En regardant hier, le conseil des ministres, on est frappé par l’absence de relais dont dispose le chef de l’État, aucun leader dans ce gouvernement , hormis le Premier ministre qui n’est d’ailleurs pas d’essence Joveneletiste ni l’étoffe nécessaire pour épauler le président.

A-t-il fait le vide autour de lui ?

JOVENEL MOÏSE n’a, par exemple, plus de rapport, ça parait incroyable mais c’est ainsi ! Avec les économistes, les opposants qui ont élaboré son programme, comme s’il avait eu des théoriciens pour conquérir le pouvoir et des praticiens d’autres personnes, d’autres idées pour la pratique de ce pouvoir.

Et qu’il convient de dramatiser parce que se joue la possibilité pour le président, tout simplement, de pouvoir le rester. Le pays ne supportera pas encore longtemps un tel chaos et l’état de droit, cherté de la vie, une telle situation sécuritaire. Jovenel Moïse et son gouvernement doit apporter des réponses dans trois domaines: justice sociale, cherté de la vie et institutions.

Justice sociale: Est-il possible de prendre des mesures présentées comme une accélération du programme plus que comme un changement de cap? Pour les deux autres réponses cherté de la vie et institutions, qui, elles, seront des changements de cap soient audibles, il faudra des solutions économiques et sociales sonnantes et lisibles.

Cherté de la vie, on ne soulignera jamais assez le caractère autodestructeur que furent les rencontres impromptues du président lors du grand débat sur le pacte de gouvernabilité. Les difficultés sociales, d’où ces critiques très dures à l’encontre d’un président jugé méprisant et pas à sa place. Cette violence entendue sur toutes l’étendue du territoire, cruellement décuplée par les réseaux sociaux, n’est certes pas à ce point majoritaire mais elle est assez puissante pour que Jovenel Moïse remet sa démission.

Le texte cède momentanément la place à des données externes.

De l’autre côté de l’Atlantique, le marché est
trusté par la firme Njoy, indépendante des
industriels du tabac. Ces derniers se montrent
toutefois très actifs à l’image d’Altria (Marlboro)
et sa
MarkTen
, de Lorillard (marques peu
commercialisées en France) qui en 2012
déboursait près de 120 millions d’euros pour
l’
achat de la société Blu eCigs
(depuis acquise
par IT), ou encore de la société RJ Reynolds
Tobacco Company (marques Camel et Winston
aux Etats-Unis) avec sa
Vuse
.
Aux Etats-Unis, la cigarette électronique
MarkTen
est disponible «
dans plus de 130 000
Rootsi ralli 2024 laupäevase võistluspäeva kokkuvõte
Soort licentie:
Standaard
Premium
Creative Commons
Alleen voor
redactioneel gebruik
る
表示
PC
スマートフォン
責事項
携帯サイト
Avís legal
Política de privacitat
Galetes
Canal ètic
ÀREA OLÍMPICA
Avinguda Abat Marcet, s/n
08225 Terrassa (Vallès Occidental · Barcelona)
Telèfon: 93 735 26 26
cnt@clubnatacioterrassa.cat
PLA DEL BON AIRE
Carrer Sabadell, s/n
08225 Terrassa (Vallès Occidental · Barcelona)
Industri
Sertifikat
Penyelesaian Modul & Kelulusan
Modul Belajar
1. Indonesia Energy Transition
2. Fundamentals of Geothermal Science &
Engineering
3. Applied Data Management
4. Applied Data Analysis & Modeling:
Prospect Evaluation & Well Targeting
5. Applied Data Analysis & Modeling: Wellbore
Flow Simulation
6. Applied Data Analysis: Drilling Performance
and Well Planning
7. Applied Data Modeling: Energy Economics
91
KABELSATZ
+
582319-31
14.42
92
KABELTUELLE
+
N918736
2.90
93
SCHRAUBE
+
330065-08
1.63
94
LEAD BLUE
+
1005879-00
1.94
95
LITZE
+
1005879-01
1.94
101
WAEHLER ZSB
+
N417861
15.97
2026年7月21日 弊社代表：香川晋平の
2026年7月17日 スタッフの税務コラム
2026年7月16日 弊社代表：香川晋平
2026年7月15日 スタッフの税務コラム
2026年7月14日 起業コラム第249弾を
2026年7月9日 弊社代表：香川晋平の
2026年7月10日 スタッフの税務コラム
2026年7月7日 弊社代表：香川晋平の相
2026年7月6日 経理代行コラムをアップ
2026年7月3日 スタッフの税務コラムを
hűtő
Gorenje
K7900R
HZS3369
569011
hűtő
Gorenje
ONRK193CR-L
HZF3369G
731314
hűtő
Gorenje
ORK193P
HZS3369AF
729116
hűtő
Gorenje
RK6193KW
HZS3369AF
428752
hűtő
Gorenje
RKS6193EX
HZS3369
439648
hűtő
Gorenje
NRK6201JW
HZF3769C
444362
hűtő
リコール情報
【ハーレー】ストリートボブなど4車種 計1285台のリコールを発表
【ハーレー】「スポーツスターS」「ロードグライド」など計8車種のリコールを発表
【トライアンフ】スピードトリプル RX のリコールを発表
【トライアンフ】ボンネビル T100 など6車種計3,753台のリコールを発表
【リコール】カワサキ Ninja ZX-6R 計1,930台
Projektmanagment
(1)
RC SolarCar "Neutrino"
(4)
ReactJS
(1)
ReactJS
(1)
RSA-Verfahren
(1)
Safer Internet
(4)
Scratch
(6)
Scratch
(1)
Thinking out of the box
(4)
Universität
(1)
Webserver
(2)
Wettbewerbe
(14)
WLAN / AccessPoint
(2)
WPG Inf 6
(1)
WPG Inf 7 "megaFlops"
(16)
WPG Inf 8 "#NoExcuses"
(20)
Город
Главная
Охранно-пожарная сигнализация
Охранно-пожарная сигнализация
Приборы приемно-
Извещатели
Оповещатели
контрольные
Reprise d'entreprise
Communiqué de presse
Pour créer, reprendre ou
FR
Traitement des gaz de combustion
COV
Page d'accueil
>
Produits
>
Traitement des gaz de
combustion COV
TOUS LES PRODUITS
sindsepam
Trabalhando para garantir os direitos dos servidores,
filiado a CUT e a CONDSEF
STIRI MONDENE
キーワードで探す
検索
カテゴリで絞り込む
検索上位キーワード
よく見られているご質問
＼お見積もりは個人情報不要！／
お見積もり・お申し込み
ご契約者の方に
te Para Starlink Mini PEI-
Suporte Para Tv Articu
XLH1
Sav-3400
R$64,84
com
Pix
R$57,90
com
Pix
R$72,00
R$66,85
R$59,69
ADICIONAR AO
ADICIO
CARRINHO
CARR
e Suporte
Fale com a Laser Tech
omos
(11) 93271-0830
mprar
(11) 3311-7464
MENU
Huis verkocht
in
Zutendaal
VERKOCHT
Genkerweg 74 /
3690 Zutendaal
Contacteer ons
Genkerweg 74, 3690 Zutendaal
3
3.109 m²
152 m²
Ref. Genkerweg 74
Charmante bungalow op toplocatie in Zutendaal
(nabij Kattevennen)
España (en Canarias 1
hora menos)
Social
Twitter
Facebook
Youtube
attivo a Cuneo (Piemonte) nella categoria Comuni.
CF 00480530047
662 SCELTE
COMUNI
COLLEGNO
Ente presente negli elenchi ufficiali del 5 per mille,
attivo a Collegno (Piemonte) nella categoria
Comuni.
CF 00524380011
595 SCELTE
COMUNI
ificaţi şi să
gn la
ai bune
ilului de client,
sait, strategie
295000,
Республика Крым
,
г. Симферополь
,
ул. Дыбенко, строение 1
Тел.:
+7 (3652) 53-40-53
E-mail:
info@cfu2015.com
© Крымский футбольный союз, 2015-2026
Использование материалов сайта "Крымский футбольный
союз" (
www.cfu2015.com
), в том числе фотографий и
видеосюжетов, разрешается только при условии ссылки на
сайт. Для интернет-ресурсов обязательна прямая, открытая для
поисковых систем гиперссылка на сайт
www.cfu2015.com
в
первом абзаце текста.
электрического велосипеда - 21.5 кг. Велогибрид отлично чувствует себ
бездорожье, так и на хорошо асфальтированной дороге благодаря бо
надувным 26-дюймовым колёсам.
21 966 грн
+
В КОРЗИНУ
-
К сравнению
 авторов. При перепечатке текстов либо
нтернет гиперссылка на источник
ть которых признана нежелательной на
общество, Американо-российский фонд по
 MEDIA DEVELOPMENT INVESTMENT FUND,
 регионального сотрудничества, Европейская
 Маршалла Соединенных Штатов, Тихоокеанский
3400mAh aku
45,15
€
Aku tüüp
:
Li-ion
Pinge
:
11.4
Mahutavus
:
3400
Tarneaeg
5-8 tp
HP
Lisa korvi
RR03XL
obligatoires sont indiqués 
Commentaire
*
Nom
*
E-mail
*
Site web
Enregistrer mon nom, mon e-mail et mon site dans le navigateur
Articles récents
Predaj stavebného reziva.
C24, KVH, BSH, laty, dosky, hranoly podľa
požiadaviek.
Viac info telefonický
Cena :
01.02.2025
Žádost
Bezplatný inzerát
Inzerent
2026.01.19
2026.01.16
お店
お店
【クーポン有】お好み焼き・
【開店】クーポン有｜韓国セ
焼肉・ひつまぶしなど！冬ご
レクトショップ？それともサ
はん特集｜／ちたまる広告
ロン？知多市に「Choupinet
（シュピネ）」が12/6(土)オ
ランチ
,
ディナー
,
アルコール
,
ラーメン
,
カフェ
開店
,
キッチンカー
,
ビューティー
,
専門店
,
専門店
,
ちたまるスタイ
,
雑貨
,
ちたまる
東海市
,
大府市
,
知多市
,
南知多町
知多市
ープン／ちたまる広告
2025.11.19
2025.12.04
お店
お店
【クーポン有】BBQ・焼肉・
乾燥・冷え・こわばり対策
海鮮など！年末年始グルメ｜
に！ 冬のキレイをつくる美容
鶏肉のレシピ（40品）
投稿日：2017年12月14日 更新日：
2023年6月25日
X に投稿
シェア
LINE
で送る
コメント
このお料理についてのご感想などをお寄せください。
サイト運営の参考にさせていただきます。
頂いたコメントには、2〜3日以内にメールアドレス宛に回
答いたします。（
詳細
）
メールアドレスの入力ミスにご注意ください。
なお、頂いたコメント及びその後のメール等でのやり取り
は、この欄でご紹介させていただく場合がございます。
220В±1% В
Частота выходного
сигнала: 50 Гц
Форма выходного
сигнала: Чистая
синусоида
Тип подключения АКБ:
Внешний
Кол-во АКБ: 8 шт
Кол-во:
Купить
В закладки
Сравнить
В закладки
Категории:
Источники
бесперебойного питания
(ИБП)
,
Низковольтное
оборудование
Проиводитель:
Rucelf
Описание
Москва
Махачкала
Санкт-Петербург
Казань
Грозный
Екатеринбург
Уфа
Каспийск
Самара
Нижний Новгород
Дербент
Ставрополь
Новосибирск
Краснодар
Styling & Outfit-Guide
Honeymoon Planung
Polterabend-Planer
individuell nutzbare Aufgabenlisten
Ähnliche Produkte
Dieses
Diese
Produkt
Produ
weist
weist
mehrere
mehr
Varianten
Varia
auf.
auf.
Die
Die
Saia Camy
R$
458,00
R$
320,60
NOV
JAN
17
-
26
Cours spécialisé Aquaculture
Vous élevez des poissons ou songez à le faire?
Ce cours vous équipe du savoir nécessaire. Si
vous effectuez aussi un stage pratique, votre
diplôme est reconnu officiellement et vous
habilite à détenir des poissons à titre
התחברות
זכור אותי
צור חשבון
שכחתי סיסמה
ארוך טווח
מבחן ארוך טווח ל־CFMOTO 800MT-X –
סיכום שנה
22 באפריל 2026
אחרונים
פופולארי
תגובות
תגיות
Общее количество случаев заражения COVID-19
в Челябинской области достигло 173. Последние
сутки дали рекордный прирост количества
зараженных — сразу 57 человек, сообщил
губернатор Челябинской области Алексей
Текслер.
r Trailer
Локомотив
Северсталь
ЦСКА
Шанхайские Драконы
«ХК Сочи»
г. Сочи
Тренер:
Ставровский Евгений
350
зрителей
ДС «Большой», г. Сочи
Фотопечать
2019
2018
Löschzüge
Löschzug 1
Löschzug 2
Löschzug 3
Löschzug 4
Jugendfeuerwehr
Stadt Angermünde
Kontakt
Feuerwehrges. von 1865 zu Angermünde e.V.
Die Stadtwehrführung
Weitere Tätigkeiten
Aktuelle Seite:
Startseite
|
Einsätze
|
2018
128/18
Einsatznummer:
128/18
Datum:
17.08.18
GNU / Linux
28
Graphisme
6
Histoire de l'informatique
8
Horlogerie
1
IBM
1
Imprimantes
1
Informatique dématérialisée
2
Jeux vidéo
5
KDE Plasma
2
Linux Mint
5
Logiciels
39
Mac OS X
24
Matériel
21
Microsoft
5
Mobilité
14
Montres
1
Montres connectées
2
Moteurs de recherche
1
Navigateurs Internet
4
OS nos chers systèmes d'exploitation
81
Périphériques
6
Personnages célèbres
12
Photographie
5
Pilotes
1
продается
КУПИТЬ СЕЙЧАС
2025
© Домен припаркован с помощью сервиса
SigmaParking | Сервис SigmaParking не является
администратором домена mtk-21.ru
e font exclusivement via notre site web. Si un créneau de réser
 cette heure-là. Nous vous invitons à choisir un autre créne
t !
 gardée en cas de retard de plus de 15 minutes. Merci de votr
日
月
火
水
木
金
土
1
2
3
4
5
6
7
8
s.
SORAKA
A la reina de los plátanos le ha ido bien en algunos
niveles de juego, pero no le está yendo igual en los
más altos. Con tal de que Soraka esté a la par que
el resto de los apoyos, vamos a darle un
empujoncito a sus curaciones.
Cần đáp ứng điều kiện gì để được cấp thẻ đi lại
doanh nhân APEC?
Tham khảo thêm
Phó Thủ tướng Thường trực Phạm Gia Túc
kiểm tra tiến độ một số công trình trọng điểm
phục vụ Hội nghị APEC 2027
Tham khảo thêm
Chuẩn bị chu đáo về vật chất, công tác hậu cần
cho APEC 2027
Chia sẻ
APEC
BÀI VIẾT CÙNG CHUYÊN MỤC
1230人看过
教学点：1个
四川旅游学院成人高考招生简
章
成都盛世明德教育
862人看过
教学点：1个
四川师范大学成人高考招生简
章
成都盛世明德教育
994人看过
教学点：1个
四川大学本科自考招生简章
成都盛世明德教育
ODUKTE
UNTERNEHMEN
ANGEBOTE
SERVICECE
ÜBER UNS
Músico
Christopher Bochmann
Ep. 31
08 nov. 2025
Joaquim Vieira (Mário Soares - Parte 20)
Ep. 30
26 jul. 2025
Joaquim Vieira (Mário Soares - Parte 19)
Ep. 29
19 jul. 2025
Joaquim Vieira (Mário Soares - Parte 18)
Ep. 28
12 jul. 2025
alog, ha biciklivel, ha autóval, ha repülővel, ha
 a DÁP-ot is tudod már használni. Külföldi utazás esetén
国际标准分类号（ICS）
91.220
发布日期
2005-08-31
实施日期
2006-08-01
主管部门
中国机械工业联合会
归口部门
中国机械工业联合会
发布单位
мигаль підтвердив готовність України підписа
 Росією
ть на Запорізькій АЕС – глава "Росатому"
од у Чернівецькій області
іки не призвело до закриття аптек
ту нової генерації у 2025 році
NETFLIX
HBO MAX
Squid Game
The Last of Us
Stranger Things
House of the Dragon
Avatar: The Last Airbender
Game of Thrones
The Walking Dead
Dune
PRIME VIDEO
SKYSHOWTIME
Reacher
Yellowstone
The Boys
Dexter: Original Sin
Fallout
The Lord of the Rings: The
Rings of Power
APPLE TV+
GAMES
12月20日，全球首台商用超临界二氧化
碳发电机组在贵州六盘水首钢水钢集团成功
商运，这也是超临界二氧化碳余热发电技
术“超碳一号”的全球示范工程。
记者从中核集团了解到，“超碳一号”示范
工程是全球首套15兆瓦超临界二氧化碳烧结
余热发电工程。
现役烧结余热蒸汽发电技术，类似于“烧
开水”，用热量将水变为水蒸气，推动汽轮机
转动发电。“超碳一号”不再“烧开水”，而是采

L’aspect institutionnel, il est urgent de trouver le moyen de retisser le lien entre la population et ceux qui sont chargés de mettre en œuvre la politique décidée. Comment casser l’infernale dynamique du complotisme qui disqualifie tout ce qui peut paraître officiel aux yeux d’une partie de la population ? Il faut pour cela faire preuve d’imagination institutionnelle, être inventif et s’inspirer par exemple des consultations de terrain menées sur les questions de la cherté de la vie.

Enfin, quelle réponse politique ? Ce serait, dans le contexte, une question sur l’homme plutôt que sur le sujet. Cette possibilité, très classique, n’aurait de justification que si les trois réponses économique, cherté de la vie et institutions sont fortes et convaincantes.